Press keys on your keyboard to generate entropy.
Press keys on your keyboard to generate entropy (bits = 152).
Press keys on your keyboard to generate entropy (bits = 216).
Press keys on your keyboard to generate entropy (bits = 280).
Press keys on your keyboard to generate entropy (bits = 344).
Press keys on your keyboard to generate entropy (bits = 408).
Press keys on your keyboard to generate entropy (bits = 472).
Press keys on your keyboard to generate entropy (bits = 536).
Press keys on your keyboard to generate entropy (bits = 600).
Press keys on your keyboard to generate entropy (bits = 664).
Press keys on your keyboard to generate entropy (bits = 728).
Press keys on your keyboard to generate entropy (bits = 792).
Press keys on your keyboard to generate entropy (bits = 856).
Press keys on your keyboard to generate entropy (bits = 920).
Press keys on your keyboard to generate entropy (bits = 984).
Writing corosync key to /etc/corosync/authkey.

We can accelerate the key generation process, using this command inside another terminal :

[root@node1 ~]# dd if=/dev/urandom of=output.txt

When the key is generated, stop the dd comand and remove the file output.txt.

[root@node1 ~]# rm output.txt

And it’s an important step, by default only root can read the authentication key, just to be sure type the following commands :

[root@node1 ~]# chown root:root /etc/corosync/authkey
[root@node1 ~]# chmod 400 /etc/corosync/authkey

4.4 Configure Corosync

Create the corosync configuration file by copying it from the sample one :

[root@node1 ~]# cp /etc/corosync/corosync.conf.example /etc/corosync/corosync.conf

Edit it like that :

totem {
        version: 2
        crypto_cipher: aes256
        crypto_hash: sha256

        interface {
                ringnumber: 0
                bindnetaddr: 192.168.88.10
                mcastaddr: 239.255.1.1
                mcastport: 5405
                ttl: 1
        }
}

logging {
        fileline: off
        to_stderr: no
        to_logfile: yes
        logfile: /var/log/cluster/corosync.log
        to_syslog: no
        debug: off
        timestamp: on
        logger_subsys {
                subsys: QUORUM
                debug: off
        }
}

quorum {
        provider: corosync_votequorum
}

nodelist {
        node {
                ring0_addr: 192.168.88.10
                nodeid: 1
        }
        node {
                ring0_addr: 192.168.88.20
                nodeid: 2
        }
        node {
                ring0_addr: 192.168.88.30
                nodeid: 3
        }
}
  • Uncomment provider: corosync_votequorum
  • Enable crypto_cipher to aes256
  • Enable crypto_hash to sha256
  • Change bindnetaddr with the IP address of your cluster node

Let’s explain at the following terms :

  • crypto_cipher : cipher algo used to encrypt cluster communication traffic ;
  • crypto_hash : hash algo used to encrypt cluster communication traffic ;
  • bindnetaddr : corosync will listen on the IP address configured ;
  • quorum : enable the quorum capabilities.

Data section -
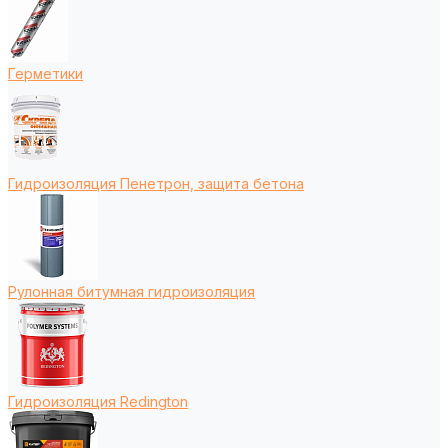
Герметики
Гидроизоляция Пенетрон, защита бетона
Рулонная битумная гидроизоляция
Гидроизоляция Redington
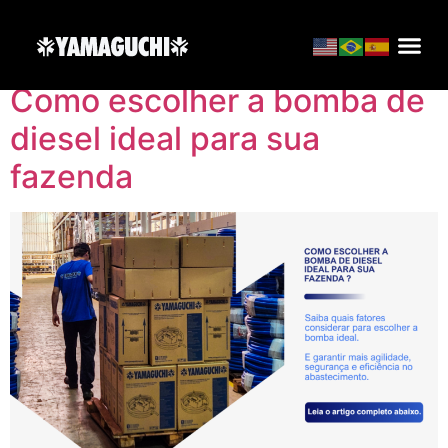
Categoria:
Artigos
Como escolher a bomba de
diesel ideal para sua
fazenda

Work task A -
In the corosync setup text, which file does corosync write its authentication key to?
Work task B -
Rewrite the entries with "fazenda" replaced by "propriedade" and everything else left unchanged. Leave the pictures out.

Task answer A -
/etc/corosync/authkey

Task answer B -
Герметики
Гидроизоляция Пенетрон, защита бетона
Рулонная битумная гидроизоляция
Гидроизоляция Redington
Categoria:
Artigos
Como escolher a bomba de
diesel ideal para sua
propriedade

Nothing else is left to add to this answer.